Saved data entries
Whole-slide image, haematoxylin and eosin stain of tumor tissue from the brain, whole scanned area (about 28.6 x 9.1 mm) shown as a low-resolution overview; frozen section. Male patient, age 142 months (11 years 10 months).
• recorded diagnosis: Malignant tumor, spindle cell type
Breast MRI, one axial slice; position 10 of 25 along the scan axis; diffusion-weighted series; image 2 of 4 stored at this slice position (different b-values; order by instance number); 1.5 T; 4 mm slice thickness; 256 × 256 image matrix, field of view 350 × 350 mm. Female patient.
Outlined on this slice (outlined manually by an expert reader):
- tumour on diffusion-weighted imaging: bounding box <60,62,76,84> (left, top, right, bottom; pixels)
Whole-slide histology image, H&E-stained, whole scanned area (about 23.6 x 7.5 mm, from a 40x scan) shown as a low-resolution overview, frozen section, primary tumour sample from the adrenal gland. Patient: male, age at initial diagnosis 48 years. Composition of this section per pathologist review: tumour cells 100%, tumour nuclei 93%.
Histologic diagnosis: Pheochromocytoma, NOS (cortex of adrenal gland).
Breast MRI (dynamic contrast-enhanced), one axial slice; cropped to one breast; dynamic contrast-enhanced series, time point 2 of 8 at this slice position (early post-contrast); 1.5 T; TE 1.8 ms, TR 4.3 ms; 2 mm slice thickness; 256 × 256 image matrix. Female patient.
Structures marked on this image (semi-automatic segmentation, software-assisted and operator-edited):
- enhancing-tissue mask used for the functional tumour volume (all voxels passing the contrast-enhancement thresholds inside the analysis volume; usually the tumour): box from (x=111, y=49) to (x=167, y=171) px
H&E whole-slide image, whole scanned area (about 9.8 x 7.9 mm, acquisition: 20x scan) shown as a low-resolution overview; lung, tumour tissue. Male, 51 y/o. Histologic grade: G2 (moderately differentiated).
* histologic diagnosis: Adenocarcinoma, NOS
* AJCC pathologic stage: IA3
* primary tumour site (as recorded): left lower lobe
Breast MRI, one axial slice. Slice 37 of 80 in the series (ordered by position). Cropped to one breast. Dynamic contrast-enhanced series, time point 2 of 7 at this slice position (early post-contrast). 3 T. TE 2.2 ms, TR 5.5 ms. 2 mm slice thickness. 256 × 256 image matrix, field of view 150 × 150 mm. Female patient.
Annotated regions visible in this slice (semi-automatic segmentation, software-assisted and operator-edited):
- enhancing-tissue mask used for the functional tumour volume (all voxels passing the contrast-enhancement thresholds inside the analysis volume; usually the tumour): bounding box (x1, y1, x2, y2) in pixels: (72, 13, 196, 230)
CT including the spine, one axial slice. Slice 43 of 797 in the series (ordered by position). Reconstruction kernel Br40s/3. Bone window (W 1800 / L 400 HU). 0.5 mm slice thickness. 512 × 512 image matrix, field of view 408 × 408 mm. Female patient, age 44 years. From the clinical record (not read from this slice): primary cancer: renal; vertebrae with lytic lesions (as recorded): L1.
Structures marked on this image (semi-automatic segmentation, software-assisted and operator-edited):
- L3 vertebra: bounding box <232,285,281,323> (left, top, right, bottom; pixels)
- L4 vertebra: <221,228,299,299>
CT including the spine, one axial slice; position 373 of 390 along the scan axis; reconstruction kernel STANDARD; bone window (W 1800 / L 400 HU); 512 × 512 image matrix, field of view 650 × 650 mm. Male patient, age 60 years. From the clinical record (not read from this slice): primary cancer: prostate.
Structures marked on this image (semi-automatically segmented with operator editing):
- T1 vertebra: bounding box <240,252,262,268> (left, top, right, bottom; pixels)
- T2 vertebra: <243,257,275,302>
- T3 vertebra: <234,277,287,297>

| What the task requires |
Without altering a single character, write out every record above.

| Solution to this task |
Whole-slide image, haematoxylin and eosin stain of tumor tissue from the brain, whole scanned area (about 28.6 x 9.1 mm) shown as a low-resolution overview; frozen section. Male patient, age 142 months (11 years 10 months).
• recorded diagnosis: Malignant tumor, spindle cell type
Breast MRI, one axial slice; position 10 of 25 along the scan axis; diffusion-weighted series; image 2 of 4 stored at this slice position (different b-values; order by instance number); 1.5 T; 4 mm slice thickness; 256 × 256 image matrix, field of view 350 × 350 mm. Female patient.
Outlined on this slice (outlined manually by an expert reader):
- tumour on diffusion-weighted imaging: bounding box <60,62,76,84> (left, top, right, bottom; pixels)
Whole-slide histology image, H&E-stained, whole scanned area (about 23.6 x 7.5 mm, from a 40x scan) shown as a low-resolution overview, frozen section, primary tumour sample from the adrenal gland. Patient: male, age at initial diagnosis 48 years. Composition of this section per pathologist review: tumour cells 100%, tumour nuclei 93%.
Histologic diagnosis: Pheochromocytoma, NOS (cortex of adrenal gland).
Breast MRI (dynamic contrast-enhanced), one axial slice; cropped to one breast; dynamic contrast-enhanced series, time point 2 of 8 at this slice position (early post-contrast); 1.5 T; TE 1.8 ms, TR 4.3 ms; 2 mm slice thickness; 256 × 256 image matrix. Female patient.
Structures marked on this image (semi-automatic segmentation, software-assisted and operator-edited):
- enhancing-tissue mask used for the functional tumour volume (all voxels passing the contrast-enhancement thresholds inside the analysis volume; usually the tumour): box from (x=111, y=49) to (x=167, y=171) px
H&E whole-slide image, whole scanned area (about 9.8 x 7.9 mm, acquisition: 20x scan) shown as a low-resolution overview; lung, tumour tissue. Male, 51 y/o. Histologic grade: G2 (moderately differentiated).
* histologic diagnosis: Adenocarcinoma, NOS
* AJCC pathologic stage: IA3
* primary tumour site (as recorded): left lower lobe
Breast MRI, one axial slice. Slice 37 of 80 in the series (ordered by position). Cropped to one breast. Dynamic contrast-enhanced series, time point 2 of 7 at this slice position (early post-contrast). 3 T. TE 2.2 ms, TR 5.5 ms. 2 mm slice thickness. 256 × 256 image matrix, field of view 150 × 150 mm. Female patient.
Annotated regions visible in this slice (semi-automatic segmentation, software-assisted and operator-edited):
- enhancing-tissue mask used for the functional tumour volume (all voxels passing the contrast-enhancement thresholds inside the analysis volume; usually the tumour): bounding box (x1, y1, x2, y2) in pixels: (72, 13, 196, 230)
CT including the spine, one axial slice. Slice 43 of 797 in the series (ordered by position). Reconstruction kernel Br40s/3. Bone window (W 1800 / L 400 HU). 0.5 mm slice thickness. 512 × 512 image matrix, field of view 408 × 408 mm. Female patient, age 44 years. From the clinical record (not read from this slice): primary cancer: renal; vertebrae with lytic lesions (as recorded): L1.
Structures marked on this image (semi-automatic segmentation, software-assisted and operator-edited):
- L3 vertebra: bounding box <232,285,281,323> (left, top, right, bottom; pixels)
- L4 vertebra: <221,228,299,299>
CT including the spine, one axial slice; position 373 of 390 along the scan axis; reconstruction kernel STANDARD; bone window (W 1800 / L 400 HU); 512 × 512 image matrix, field of view 650 × 650 mm. Male patient, age 60 years. From the clinical record (not read from this slice): primary cancer: prostate.
Structures marked on this image (semi-automatically segmented with operator editing):
- T1 vertebra: bounding box <240,252,262,268> (left, top, right, bottom; pixels)
- T2 vertebra: <243,257,275,302>
- T3 vertebra: <234,277,287,297>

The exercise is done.